Friday, December 11, 2020

Booknotes: Storm Over Key West

New Arrival:
Storm Over Key West: The Civil War and the Call of Freedom by Mike Pride (Pineapple Pr, 2020).

Many different approaches can be taken when examining Civil War-era Key West, but Mike Pride's Storm Over Key West seems to focus most on emancipation, black army recruitment, and civil rights issues. The book self-describes its overarching theme as "the denial to black people of the equality central to the American ideal."

During the Civil War, many localities up and down the South Atlantic seaboard were viewed as fertile ground for recruiting or impressing black soldiers to add to the ranks of regiments organizing at Hilton Head, and Key West was also visited upon for that purpose. From the description: "A few weeks after the Emancipation Proclamation took effect, James Montgomery sailed into Key West Harbor looking for black men to draft into the Union army.

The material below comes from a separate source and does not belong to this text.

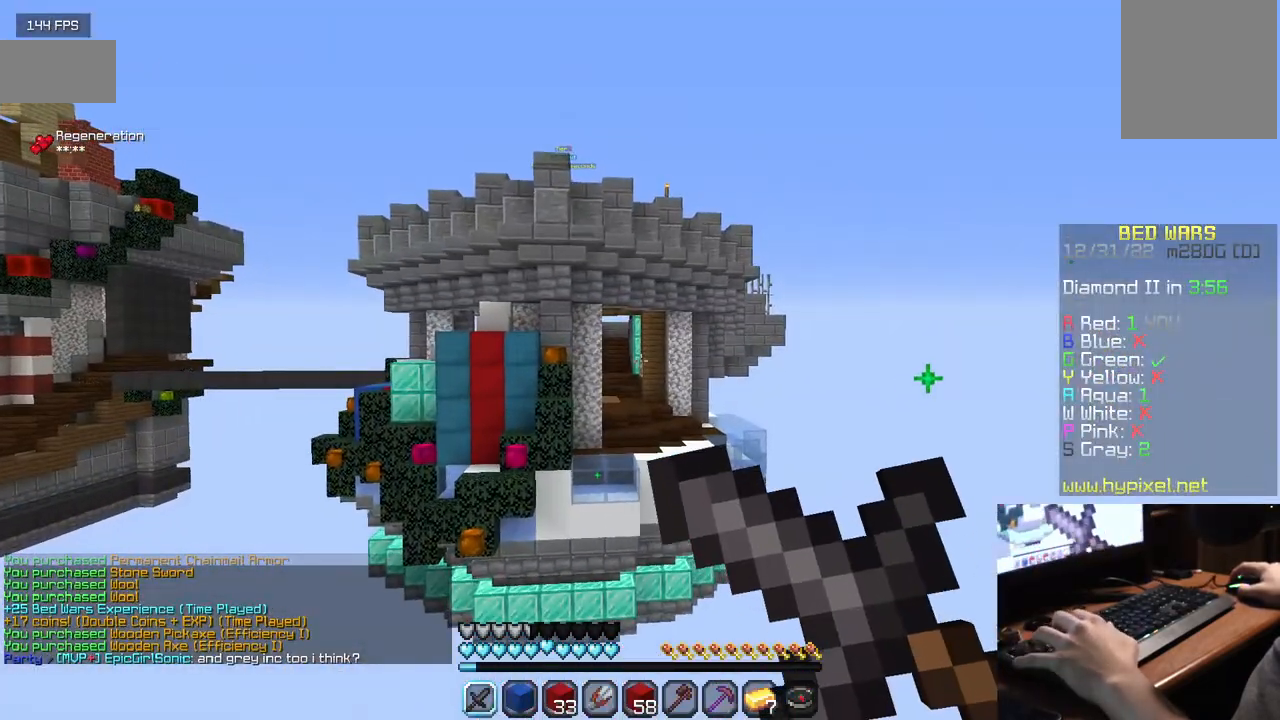
{"keys": [], "mouse": ["right"], "events": []}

Eager to oblige him, the military commander in town ordered every black man from fifteen to fifty to report to the courthouse, “there to undergo a medical examination, preparatory to embarking for Hilton Head, S.C.”"

With Key West controlling oceanic traffic back and forth between the Gulf of Mexico and the Atlantic, the strategic importance of the island chain to the Union war effort is certainly also addressed in the book. More from the description: "Key West’s harbor and two major federal forts were often referred to as “America’s Gibraltar.” This Gibraltar guarded the Florida Straits between Key West and Cuba and thus access to the Gulf of Mexico. When Union forces seized it before the war, the southernmost point of the Confederacy slipped out of Confederate hands. This led to a naval blockade based in Key West that devastated commerce in Florida and beyond."